What we left out. Stroke-by-stroke skill checklists — the water check at the first lesson is the real assessment, and a form pretending otherwise produces false precision. Payment details also stay out, running through your leisure-center till or invoicing as usual, reconciled against the export.

Who uses this. Community pools and leisure centers running term-time lessons, private swim schools, summer pool programs, triathlon clubs coaching adult improvers, and hotel pools adding lesson revenue to quiet mornings.

Make it yours. Rename the slots to your actual lane bookings and cap each with close-after-N-responses by duplicating the form per slot — ratios are law in most jurisdictions, so let the form enforce yours. Email notifications keep the aquatics coordinator current, and the CSV export sorted by comfort level is the level-placement meeting done in advance. Rewrite the medical placeholder to reflect your pool's specific protocols if they differ.

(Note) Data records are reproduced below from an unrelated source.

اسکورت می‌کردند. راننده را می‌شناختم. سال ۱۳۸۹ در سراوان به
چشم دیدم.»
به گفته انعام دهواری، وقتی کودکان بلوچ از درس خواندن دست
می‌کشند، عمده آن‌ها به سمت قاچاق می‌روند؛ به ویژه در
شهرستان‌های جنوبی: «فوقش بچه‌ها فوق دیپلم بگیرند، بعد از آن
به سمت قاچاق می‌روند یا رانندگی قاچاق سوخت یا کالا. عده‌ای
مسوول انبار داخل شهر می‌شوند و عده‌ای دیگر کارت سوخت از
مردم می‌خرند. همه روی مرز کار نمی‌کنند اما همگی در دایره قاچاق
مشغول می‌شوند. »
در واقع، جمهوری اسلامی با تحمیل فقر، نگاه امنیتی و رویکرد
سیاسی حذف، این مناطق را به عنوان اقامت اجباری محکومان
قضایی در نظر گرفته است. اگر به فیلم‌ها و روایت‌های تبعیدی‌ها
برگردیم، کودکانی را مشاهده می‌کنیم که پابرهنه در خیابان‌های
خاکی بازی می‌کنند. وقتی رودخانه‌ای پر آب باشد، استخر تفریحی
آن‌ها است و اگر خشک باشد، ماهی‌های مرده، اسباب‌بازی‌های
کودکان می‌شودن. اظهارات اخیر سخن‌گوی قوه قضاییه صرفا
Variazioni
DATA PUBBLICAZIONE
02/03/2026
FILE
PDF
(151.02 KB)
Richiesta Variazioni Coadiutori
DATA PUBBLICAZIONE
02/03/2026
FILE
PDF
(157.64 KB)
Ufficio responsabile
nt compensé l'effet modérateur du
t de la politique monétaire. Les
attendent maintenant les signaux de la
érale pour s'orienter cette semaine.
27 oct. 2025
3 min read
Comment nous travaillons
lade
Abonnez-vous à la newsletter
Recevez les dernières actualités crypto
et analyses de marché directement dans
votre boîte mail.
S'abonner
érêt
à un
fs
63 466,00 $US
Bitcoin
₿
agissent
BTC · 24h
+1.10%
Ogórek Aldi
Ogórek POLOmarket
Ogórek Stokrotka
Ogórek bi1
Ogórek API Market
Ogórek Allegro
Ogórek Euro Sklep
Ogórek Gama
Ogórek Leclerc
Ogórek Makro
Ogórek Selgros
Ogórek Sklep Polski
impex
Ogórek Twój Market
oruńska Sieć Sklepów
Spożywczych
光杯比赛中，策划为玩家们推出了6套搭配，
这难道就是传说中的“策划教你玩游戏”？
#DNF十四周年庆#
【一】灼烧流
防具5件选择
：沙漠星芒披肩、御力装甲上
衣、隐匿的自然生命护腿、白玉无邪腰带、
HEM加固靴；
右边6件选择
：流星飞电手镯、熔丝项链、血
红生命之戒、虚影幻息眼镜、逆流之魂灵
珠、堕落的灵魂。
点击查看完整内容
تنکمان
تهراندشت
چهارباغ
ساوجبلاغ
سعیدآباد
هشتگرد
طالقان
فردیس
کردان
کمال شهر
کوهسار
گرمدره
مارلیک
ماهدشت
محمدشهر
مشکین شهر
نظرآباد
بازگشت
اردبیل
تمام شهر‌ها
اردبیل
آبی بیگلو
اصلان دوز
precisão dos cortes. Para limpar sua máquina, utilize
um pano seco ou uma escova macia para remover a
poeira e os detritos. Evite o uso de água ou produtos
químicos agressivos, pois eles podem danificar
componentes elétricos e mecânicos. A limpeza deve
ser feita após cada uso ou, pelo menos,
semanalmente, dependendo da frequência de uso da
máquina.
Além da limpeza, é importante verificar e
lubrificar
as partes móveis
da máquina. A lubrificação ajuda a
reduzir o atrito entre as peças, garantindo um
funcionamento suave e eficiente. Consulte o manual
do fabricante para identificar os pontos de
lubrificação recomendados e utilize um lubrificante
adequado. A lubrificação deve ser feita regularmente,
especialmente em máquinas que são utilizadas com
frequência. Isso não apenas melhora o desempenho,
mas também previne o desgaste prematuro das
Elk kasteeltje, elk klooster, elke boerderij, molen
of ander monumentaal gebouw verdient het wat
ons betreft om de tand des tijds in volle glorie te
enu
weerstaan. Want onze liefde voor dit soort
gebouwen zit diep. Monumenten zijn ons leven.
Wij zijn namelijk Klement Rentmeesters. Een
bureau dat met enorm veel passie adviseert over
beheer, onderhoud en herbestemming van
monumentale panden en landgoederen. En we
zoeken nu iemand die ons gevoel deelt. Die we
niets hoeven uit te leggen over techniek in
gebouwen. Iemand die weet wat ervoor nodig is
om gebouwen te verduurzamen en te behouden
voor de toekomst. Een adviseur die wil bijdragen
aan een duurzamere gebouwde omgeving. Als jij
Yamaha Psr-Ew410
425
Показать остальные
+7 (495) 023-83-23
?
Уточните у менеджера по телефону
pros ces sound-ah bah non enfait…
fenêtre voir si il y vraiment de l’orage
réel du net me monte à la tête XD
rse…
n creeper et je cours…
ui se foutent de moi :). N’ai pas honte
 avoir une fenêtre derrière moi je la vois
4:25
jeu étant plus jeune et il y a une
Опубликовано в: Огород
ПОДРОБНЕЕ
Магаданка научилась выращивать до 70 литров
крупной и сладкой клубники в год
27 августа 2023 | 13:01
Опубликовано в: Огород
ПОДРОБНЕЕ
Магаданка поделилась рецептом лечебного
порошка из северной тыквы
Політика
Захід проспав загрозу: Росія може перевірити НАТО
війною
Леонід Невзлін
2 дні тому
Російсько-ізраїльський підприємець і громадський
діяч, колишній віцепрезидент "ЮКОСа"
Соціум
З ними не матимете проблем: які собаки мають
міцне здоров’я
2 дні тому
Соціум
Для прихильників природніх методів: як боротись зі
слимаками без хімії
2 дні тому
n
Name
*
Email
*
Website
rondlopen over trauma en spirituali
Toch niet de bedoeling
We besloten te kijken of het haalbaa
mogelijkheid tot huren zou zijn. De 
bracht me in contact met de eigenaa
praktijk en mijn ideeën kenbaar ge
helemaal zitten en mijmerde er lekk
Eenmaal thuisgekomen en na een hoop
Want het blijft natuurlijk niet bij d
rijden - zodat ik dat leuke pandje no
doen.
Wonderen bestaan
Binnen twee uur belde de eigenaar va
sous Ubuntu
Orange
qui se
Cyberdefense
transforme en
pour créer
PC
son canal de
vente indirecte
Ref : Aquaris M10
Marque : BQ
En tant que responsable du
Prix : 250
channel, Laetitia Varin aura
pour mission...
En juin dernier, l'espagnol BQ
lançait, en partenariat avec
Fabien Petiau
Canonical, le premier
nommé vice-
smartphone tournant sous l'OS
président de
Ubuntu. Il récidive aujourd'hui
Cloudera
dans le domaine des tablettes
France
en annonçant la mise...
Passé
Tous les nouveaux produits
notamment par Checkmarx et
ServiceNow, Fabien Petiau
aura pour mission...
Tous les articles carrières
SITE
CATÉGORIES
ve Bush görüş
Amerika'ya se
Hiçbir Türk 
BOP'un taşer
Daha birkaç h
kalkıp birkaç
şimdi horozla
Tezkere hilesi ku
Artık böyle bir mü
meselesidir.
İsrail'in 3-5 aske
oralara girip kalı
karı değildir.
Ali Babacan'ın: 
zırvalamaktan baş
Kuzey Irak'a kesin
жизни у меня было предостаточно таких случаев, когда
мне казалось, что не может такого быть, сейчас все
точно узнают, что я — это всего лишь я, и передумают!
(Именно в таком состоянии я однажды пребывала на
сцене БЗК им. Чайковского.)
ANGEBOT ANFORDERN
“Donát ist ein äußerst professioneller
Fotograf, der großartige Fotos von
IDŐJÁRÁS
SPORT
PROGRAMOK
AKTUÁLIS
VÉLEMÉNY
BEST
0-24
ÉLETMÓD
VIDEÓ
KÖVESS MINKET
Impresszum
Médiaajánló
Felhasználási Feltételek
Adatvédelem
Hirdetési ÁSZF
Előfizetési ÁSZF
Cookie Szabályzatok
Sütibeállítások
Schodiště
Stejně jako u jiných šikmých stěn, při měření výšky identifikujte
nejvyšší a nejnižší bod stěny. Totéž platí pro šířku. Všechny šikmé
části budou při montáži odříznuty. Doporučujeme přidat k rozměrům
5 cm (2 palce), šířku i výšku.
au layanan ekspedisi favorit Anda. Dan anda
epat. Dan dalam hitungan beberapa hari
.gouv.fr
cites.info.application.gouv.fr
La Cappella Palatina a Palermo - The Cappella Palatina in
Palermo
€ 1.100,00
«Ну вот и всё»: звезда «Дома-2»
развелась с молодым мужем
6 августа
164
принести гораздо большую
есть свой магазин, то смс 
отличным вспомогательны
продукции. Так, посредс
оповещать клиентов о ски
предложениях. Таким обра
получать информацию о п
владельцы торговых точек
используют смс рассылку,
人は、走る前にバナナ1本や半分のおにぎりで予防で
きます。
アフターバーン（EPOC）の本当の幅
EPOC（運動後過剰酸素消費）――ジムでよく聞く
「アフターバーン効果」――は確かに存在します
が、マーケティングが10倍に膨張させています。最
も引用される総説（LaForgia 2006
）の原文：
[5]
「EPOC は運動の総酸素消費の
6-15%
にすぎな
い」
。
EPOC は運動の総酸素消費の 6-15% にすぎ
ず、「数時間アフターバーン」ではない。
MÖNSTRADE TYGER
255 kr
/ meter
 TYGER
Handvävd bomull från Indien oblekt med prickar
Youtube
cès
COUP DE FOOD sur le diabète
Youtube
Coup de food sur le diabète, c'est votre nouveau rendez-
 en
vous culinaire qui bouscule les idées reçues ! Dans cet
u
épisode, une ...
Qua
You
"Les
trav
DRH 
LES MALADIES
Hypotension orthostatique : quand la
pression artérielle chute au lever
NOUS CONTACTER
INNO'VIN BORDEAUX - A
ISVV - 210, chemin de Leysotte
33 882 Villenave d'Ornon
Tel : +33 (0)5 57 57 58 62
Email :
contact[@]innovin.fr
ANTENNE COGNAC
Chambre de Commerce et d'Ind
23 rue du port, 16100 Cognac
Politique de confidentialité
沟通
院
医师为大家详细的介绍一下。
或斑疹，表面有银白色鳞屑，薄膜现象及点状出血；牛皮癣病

The deck handoff. Print the export column trio — name, comfort level, medical note — for the poolside clipboard. When a substitute instructor covers at short notice, that one sheet transfers everything this form worked to collect.

Frequently asked questions

How are swimmers placed into levels?

The comfort-level answer shortlists a level and the first-lesson water check confirms it. Sorting the CSV export by that column preps the placement meeting in minutes.

Can we cap each lesson slot at legal ratios?

Yes — run one form per slot with close-after-N-responses set to your ratio limit; each form closes itself at capacity with your message.

Who sees the medical notes?

Only the form owner's dashboard. Share relevant notes with instructors and lifeguards through your staffing routine rather than broadcasting the full export.

Do adults really use the same form as kids?

Yes — the carer field is skipped by adults per its placeholder, and the ability options are written to fit any age. One form, one responses view, simpler admin.